Think of Miranda warnings, right? That’s one of the things that the Supreme Court said in the 1960s individuals have to know their rights. If they’re confronted by the police, they’re taken into custody, they need to be informed of their rights. Well, we need to inform ourselves of our fundamental rights under the First Amendment.
So self-education, just the way Abraham Lincoln did and countless other Americans have done it over time. We educate ourselves and that’s one of the things I hope this book will be, a tool of self-education. Then you’ll be prepared to say, “Aha, I see what’s going on here. There’s a violation of the great principle of church autonomy or the autonomy of that religious school. They can’t do that.”
That was a principle that was articulated by the Supreme Court of the United States, telling the Obama [Equal Employment Opportunity Commission] and the Obama Justice Department, “You are riding roughshod over the religious freedom of this church school in coming in and trying to say, ‘You cannot fire this particular teacher.’ Go away, EEOC.”
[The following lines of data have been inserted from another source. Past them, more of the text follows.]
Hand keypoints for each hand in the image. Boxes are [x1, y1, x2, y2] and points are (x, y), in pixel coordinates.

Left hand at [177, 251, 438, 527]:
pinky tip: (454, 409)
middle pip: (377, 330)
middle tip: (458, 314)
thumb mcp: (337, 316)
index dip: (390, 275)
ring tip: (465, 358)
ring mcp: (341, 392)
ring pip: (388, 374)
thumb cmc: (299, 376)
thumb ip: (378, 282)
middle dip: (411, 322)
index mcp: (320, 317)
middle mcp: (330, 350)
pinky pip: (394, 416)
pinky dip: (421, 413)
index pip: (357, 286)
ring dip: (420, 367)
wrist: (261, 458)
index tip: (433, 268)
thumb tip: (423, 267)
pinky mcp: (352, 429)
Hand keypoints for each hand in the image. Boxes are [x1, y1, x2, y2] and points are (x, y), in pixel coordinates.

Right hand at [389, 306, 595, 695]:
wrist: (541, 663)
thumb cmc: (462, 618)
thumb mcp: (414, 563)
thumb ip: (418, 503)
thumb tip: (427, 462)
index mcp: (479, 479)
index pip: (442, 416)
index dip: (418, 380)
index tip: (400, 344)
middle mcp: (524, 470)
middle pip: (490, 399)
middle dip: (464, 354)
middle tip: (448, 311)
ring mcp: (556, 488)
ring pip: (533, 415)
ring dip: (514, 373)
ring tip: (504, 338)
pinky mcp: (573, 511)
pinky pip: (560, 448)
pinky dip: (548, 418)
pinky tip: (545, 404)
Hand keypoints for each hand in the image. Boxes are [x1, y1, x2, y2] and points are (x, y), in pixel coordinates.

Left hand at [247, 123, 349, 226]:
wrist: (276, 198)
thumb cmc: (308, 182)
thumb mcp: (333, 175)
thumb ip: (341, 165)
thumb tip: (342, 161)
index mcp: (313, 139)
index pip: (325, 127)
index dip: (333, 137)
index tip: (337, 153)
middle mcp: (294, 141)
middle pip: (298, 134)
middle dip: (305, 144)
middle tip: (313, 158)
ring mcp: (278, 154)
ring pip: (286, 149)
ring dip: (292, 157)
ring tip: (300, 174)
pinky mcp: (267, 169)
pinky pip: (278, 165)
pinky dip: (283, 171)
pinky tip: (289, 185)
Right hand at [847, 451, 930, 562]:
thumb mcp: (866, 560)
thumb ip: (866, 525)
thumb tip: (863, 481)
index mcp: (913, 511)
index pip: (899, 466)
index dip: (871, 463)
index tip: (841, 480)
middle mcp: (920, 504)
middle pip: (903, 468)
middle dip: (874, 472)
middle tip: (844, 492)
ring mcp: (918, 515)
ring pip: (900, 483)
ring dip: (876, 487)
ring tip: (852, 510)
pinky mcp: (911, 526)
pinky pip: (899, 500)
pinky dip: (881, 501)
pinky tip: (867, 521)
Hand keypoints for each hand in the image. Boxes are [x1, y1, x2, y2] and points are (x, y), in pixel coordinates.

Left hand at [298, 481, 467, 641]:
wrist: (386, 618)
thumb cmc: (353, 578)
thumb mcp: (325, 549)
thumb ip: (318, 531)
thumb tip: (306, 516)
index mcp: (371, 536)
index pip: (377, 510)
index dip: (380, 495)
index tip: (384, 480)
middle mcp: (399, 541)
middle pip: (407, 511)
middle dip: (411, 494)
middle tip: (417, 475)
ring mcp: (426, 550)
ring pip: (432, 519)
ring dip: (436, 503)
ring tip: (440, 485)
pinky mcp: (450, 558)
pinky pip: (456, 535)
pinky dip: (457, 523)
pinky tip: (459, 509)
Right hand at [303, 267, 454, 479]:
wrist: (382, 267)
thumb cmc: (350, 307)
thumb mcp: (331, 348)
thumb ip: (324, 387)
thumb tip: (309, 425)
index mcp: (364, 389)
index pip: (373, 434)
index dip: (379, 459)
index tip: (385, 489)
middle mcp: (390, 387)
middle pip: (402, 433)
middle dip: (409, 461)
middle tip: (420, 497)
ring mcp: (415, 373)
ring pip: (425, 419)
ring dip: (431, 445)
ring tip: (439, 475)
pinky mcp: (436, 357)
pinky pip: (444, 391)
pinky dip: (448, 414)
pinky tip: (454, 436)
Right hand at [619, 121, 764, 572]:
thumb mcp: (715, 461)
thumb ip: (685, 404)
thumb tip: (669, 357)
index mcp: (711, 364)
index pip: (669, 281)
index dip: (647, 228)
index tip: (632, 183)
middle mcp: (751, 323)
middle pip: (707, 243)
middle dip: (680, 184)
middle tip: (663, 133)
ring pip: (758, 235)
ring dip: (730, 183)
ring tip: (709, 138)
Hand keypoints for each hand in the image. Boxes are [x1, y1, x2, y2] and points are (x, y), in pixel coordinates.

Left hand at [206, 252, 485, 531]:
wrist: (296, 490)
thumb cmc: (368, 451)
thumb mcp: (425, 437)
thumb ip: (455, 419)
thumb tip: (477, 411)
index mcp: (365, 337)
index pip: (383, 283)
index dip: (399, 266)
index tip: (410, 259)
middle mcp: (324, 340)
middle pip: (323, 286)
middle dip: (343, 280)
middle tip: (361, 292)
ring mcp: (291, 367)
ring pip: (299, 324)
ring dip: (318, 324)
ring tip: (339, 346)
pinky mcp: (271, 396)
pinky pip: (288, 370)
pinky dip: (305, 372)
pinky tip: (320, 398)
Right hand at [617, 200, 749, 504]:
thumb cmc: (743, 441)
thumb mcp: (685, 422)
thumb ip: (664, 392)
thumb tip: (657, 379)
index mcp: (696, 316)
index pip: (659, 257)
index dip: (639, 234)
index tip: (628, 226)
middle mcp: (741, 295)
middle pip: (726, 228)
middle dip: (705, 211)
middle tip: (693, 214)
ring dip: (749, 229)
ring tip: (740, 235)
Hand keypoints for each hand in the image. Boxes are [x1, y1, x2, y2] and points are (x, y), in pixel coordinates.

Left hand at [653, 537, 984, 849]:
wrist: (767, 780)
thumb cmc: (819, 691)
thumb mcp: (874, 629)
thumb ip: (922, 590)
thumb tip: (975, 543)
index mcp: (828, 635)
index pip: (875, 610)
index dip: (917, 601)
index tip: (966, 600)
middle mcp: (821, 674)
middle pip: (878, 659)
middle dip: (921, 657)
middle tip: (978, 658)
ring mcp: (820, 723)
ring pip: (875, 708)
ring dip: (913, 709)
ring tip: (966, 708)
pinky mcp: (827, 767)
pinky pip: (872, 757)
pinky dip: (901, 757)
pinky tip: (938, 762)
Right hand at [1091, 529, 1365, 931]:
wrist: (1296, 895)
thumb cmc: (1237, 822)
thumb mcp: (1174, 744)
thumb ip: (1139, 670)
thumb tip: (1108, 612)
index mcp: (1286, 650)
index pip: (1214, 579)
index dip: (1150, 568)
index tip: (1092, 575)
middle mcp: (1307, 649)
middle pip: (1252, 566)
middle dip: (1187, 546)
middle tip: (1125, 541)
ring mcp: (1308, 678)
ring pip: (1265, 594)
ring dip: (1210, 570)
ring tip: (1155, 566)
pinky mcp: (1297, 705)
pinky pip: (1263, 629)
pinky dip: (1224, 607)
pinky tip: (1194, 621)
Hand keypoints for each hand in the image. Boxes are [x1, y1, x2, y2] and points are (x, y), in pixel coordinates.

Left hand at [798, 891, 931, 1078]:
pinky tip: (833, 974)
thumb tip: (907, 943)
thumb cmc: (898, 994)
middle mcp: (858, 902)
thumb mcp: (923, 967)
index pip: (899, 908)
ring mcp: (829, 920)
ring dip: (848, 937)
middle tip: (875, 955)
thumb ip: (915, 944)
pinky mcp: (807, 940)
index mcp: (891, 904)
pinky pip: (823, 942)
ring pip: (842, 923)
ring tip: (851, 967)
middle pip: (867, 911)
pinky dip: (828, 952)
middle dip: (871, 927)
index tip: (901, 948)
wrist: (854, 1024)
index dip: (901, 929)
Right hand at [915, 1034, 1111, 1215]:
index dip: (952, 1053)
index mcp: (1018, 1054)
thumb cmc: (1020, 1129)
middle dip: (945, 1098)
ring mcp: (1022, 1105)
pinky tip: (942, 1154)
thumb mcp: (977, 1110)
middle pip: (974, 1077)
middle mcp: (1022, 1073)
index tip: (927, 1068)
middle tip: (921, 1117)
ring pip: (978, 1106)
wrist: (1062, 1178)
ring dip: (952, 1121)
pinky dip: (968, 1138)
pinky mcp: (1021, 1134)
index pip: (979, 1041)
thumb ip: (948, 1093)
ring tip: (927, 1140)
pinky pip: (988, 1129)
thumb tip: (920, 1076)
Now, it may sound harsh, but that is one of the great principles of religious liberty that has been protected. That was a nine to nothing decision of the Supreme Court in favor of religious liberty. That opinion being joined by Justice Ruth Bader Ginsburg, now deceased, and Justice Sonia Sotomayor.
Del Guidice: Well, this is a bit of a hypothetical, but I think it’s something that is really [important] to discuss, what do you foresee as happening, potential threats to religious liberty, if government officials continue to do overreach and these acts of overreach really aren’t met? What do you see as potential outcomes of that?
Starr: I see a potential outcome as an overriding of freedom of conscience. …
For example, health care providers. Whatever one’s view is on abortion, we came to a consensus in this country, not everybody agreed with it, but it was a very peaceful consensus, that is taxpayers should not have to fund elective abortions. The so-called Hyde Amendment from now several decades ago, that is about to be written off the books. “No, you must provide abortions in this Catholic hospital or another religiously affiliated hospital.”
Another example that’s pending before the Supreme Court of the United States right now is Catholic Social Services of Philadelphia could not in conscience place foster children in nontraditional families, including LGBTQ families, just nontraditional families more generally.
The city of Philadelphia said, “You’re no longer going to be a service provider for our very needy children here in Philadelphia even though you have been providing these services for over one century. We’re yanking your license. You’re out of this business.” Why? Because they were not able, under Catholic social teaching, to place children in nontraditional homes.
I think this is the ultimate question, can’t we in a pluralistic society agree to disagree, especially when we’re talking about a freedom of conscience based upon religious belief that is sincere and well settled and well understood through millennia of the three great Abrahamic faiths? Let’s live together peacefully and respect one another and just agree to disagree. But we don’t have to be so punitive, which is what I think the laws are increasingly punitively directed at individuals and institutions of conscience.
Del Guidice: Solicitor General Starr, thank you for joining us on “The Daily Signal Podcast.” If you all want to look up the book, once again, it’s called “Religious Liberty in Crisis: Exercising Your Faith in an Age of Uncertainty.” Solicitor General Starr, thanks for being with us.
Starr: Oh, thank you. So good to be with you.